Para hacernos una idea de la potencia de los instrumentos de mercado de que disponen los acreedores, tomemos el ejemplo del servicio de la deuda de Francia. Significa actualmente 50 mil millones de euros anuales. Cincuenta mil millones que son renta para rentistas. Si las agencias degradan la calificación de Francia, no tardarán –un año, dos, a lo sumo— en representar 60 mil millones anuales. Tendríamos, entonces, que pagar más por la deuda que por la educación nacional…
El ataque de los acreedores ha comenzado por el eslabón más débil, Grecia; luego se ha extendido a Irlanda, a Portugal, a España, y ahora, a Italia, a la espera tal vez de Francia o de Bélgica. En todos los casos se ha juzgado a los gobiernos con un solo criterio: ¿aporta su política la garantía absoluta de la devolución de los empréstitos? Que las clases medias del continente europeo estén apabulladas por el desempleo, que la austeridad generalizada signifique todavía más desempleo y todavía más déficits, que el volumen de las deudas (85% del PIB de media; 150% para Grecia; 126% para Italia) constituya un obstáculo mayor para el crecimiento, nada de eso importa. Tampoco importa mucho saber que una gran parte de las deudas públicas son consecuencia de las locuras de un sector privado especulativo.
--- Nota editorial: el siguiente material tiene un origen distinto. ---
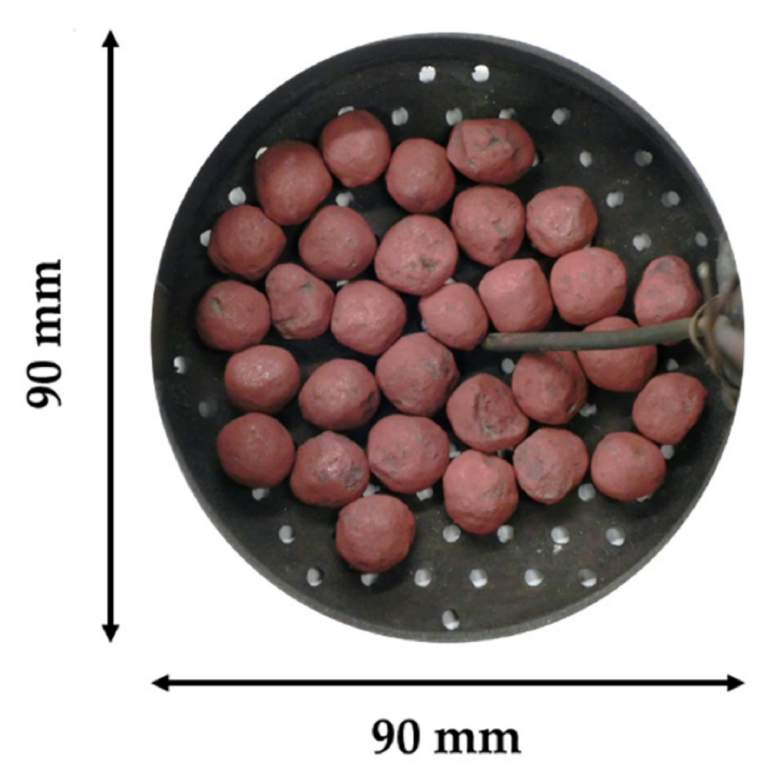
Figure 4. A pellet sample in the BFS basket before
Frente a esta voracidad de los rentistas, los gobiernos de la eurozona, lejos de aliarse para imponer las leyes de la solidaridad y de la democracia, se dividen, tergiversan y se pasan unos a otros la patata caliente.
Del otro lado del Atlántico, en Washington, otra versión de este conflicto enfrenta a Demócratas y Republicanos. Los Demócratas quieren que la extraordinaria factura de la crisis —¡1,43 billones de dólares!— la pague por lo pronto la ínfima minoría, que, durante los años del auge, se ha hecho con el 40% del crecimiento del país, suprimiendo sus exorbitantes privilegios fiscales. Los Republicanos, y singularmente los extremistas del Tea Party, exigen en cambio que sean los pobres y los viejos los que paguen, reduciendo los seguros de enfermedad y las pensiones de vejez. En Norteamérica, los archirricos se enfrentan a los pobres; en Europa, los rentistas atacan a los ciudadanos.
Lo cierto es que Barack Obama, Angela Merkel, Nicolas Sarkozy, Jean-Claude Trichet y Jose Manuel Barroso están frente al mismo dilema: en esta casi guerra civil de la deuda, tienen que elegir claramente en qué campo combaten: en el de la gran mayoría o en el de las minorías privilegiadas. Si recuperan el sentido del interés general, encontrarán los medios para imponer nuevas reglas, como la prohibición de la especulación con la deuda soberana, una distribución equitativa y económicamente sostenible de la carga del endeudamiento, una política de crecimiento sostenido, etc. Y es precisamente este punto fundamental de la acción política el que podría acarrear la explosión de la moneda única. Si no hay una inmediata respuesta conjunta, creando, por ejemplo, una deuda común europea –un presupuesto común, pues—, lo que los jefes de Estado harán será retrotraer la solución a la escala nacional. Cada país debería encontrar, por sí sólo, un equilibrio entre acreedores y deudores, entre rentistas y poder público. El euro se abismaría, no porque Europa padezca un funcionamiento demasiado complicado (lo que es verdad, dicho sea de paso), sino porque carece de proyecto político.
Hervé Nathan es un reconocido analista financiero francés que escribe regularmente en el diario de la izquierda republicana francesa Marianne2.